WHAT THE TASK ASKS
Copy out every line of text in the rows below word for word, omitting the pictures.

EXERCISE MATERIAL

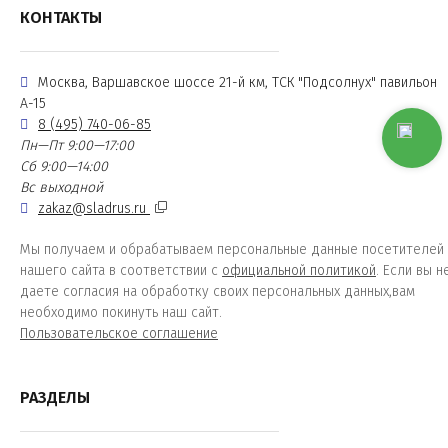
КОНТАКТЫ
Москва, Варшавское шоссе 21-й км, ТСК "Подсолнух" павильон
А-15
8 (495) 740-06-85
Пн—Пт 9:00—17:00
Сб 9:00—14:00
Вс выходной
zakaz@sladrus.ru
Мы получаем и обрабатываем персональные данные посетителей
нашего сайта в соответствии с
официальной политикой
. Если вы н
даете согласия на обработку своих персональных данных,вам
необходимо покинуть наш сайт.
Пользовательское соглашение
РАЗДЕЛЫ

OUTPUT
КОНТАКТЫ
Москва, Варшавское шоссе 21-й км, ТСК "Подсолнух" павильон
А-15
8 (495) 740-06-85
Пн—Пт 9:00—17:00
Сб 9:00—14:00
Вс выходной
zakaz@sladrus.ru
Мы получаем и обрабатываем персональные данные посетителей
нашего сайта в соответствии с
официальной политикой
. Если вы н
даете согласия на обработку своих персональных данных,вам
необходимо покинуть наш сайт.
Пользовательское соглашение
РАЗДЕЛЫ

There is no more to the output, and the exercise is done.